Carl Heymann, Clearwater
Safety key for BayWalk | July 15, story
St. Petersburg needs more than increased security at BayWalk. We moved our office from Tampa to St. Petersburg this year, and I have yet to see one single officer of the law downtown, except on First Friday or other special events.
About a month ago I was attacked after a Rays game, and my car keys were taken. It was dark, and no one was around the bus stop at Central Avenue and Second Street where this happened about 11 p.m.
Now I am reluctant to stay downtown after dark for any reason.
Dan MacMurphy, Pinellas Park
Sunset Beach litter
Take trash with you
It frosts me that people are blaming the city for the mess, saying that not enough trash receptacles were provided. I'm sure that all of the leftover trash got there initially full of food and drinks and packaged fireworks.

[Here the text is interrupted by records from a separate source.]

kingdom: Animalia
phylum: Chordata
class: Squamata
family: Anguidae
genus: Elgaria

Apparently, people are just too lazy to pick up after themselves. The same empty containers, I'm sure, would have fit BACK into those same coolers and beach bags they came there in.
Maggie Simon, Tierra Verde
46 Ave. N work is set | July 5, Dr. Delay
Project not needed
It seems that the county has decided to waste yet more money on a very much unwanted and extremely unnecessary "improvement" project.
On the morning of July 15, residents of 46th Avenue N were notified that they were to be the victims of a road-widening project. The area residents are, in a word, stunned and a lot more than angry at not just the surprise of the plan but the noise, dirt/dust and inconvenience of the entire project.
46th Avenue N is a not heavily used neighborhood thoroughfare and not a shortcut to anywhere. The entire strip is about to go through an incredible inconvenience for the next two years.
Many of the mobile home residents are snowbirds whose voices won't and can't be heard until this travesty is well under way.
This could very well be a death knell to the 14 small businesses along this stretch of road.
C.M. O'Donnell, Lealman
Rain barrels hold promise June 28, letter
Here's an additional source of water for yards: Place a bucket under the drainpipe for the condensation from your air conditioner. Ours fills in a couple of hours, giving us a continuous daily supply of water for our plants.